**Description of the task:**
Word for word, retype each record shown below.

[Data shown]

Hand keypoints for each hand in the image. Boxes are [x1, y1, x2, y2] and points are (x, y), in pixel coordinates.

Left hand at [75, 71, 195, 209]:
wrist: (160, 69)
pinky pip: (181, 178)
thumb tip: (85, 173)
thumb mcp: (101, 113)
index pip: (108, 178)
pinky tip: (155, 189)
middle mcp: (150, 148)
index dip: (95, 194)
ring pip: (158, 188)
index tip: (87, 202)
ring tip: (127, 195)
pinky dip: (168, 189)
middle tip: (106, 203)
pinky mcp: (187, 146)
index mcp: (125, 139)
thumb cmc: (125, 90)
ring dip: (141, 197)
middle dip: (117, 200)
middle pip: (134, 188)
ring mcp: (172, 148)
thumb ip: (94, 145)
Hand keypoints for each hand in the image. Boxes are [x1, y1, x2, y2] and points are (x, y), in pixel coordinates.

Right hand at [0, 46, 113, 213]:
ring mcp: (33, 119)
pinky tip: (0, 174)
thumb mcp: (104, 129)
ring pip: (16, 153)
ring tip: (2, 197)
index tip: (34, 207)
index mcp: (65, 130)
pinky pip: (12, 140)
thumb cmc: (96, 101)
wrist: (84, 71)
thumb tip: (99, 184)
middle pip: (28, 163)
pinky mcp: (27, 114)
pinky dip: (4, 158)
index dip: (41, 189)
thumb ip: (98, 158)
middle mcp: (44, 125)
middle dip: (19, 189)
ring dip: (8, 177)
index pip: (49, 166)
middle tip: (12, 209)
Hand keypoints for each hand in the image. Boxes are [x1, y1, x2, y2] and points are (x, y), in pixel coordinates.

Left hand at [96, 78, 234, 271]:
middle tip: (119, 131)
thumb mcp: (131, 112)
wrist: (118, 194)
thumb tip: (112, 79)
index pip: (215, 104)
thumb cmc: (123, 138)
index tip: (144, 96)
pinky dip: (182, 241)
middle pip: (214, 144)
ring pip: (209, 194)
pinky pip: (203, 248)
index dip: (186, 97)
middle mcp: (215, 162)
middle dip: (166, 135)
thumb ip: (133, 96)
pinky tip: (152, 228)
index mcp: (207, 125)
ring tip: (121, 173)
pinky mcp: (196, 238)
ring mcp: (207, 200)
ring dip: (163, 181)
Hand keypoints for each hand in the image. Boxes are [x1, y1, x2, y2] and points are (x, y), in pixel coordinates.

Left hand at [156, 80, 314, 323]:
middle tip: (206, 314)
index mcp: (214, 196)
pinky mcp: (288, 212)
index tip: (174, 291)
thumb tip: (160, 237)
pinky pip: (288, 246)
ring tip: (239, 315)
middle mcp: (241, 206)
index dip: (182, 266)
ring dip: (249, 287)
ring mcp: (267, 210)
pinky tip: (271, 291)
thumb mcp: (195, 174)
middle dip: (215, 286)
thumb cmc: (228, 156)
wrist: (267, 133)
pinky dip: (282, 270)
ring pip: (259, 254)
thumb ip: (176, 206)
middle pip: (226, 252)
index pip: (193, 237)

[/Data shown]

**Answer to this task:**
Hand keypoints for each hand in the image. Boxes are [x1, y1, x2, y2] and points are (x, y), in pixel coordinates.

Left hand at [75, 71, 195, 209]:
wrist: (160, 69)
pinky pip: (181, 178)
thumb tip: (85, 173)
thumb mcp: (101, 113)
index pip: (108, 178)
pinky tip: (155, 189)
middle mcp: (150, 148)
index dip: (95, 194)
ring pip: (158, 188)
index tip: (87, 202)
ring tip: (127, 195)
pinky dip: (168, 189)
middle tip: (106, 203)
pinky mcp: (187, 146)
index mcp: (125, 139)
thumb cmc: (125, 90)
ring dip: (141, 197)
middle dip: (117, 200)
middle pip: (134, 188)
ring mcp: (172, 148)
thumb ip: (94, 145)
Hand keypoints for each hand in the image. Boxes are [x1, y1, x2, y2] and points are (x, y), in pixel coordinates.

Right hand at [0, 46, 113, 213]:
ring mcp: (33, 119)
pinky tip: (0, 174)
thumb mcp: (104, 129)
ring pip: (16, 153)
ring tip: (2, 197)
index tip: (34, 207)
index mcp: (65, 130)
pinky pip: (12, 140)
thumb cmc: (96, 101)
wrist: (84, 71)
thumb tip: (99, 184)
middle pip: (28, 163)
pinky mcp: (27, 114)
pinky dip: (4, 158)
index dip: (41, 189)
thumb ip: (98, 158)
middle mcp: (44, 125)
middle dip: (19, 189)
ring dip: (8, 177)
index pip: (49, 166)
middle tip: (12, 209)
Hand keypoints for each hand in the image. Boxes are [x1, y1, x2, y2] and points are (x, y), in pixel coordinates.

Left hand at [96, 78, 234, 271]:
middle tip: (119, 131)
thumb mcp: (131, 112)
wrist: (118, 194)
thumb tip: (112, 79)
index pip: (215, 104)
thumb cmc: (123, 138)
index tip: (144, 96)
pinky dip: (182, 241)
middle pip: (214, 144)
ring pip: (209, 194)
pinky pip: (203, 248)
index dip: (186, 97)
middle mcp: (215, 162)
middle dip: (166, 135)
thumb ip: (133, 96)
pinky tip: (152, 228)
index mcp: (207, 125)
ring tip: (121, 173)
pinky mcp: (196, 238)
ring mcp: (207, 200)
ring dip: (163, 181)
Hand keypoints for each hand in the image. Boxes are [x1, y1, x2, y2] and points are (x, y), in pixel coordinates.

Left hand at [156, 80, 314, 323]:
middle tip: (206, 314)
index mcp: (214, 196)
pinky mcp: (288, 212)
index tip: (174, 291)
thumb tip: (160, 237)
pinky pip: (288, 246)
ring tip: (239, 315)
middle mcp: (241, 206)
index dip: (182, 266)
ring dip: (249, 287)
ring mcp: (267, 210)
pinky tip: (271, 291)
thumb mcp: (195, 174)
middle dip: (215, 286)
thumb cmc: (228, 156)
wrist: (267, 133)
pinky dip: (282, 270)
ring pip: (259, 254)
thumb ip: (176, 206)
middle pip: (226, 252)
index pip: (193, 237)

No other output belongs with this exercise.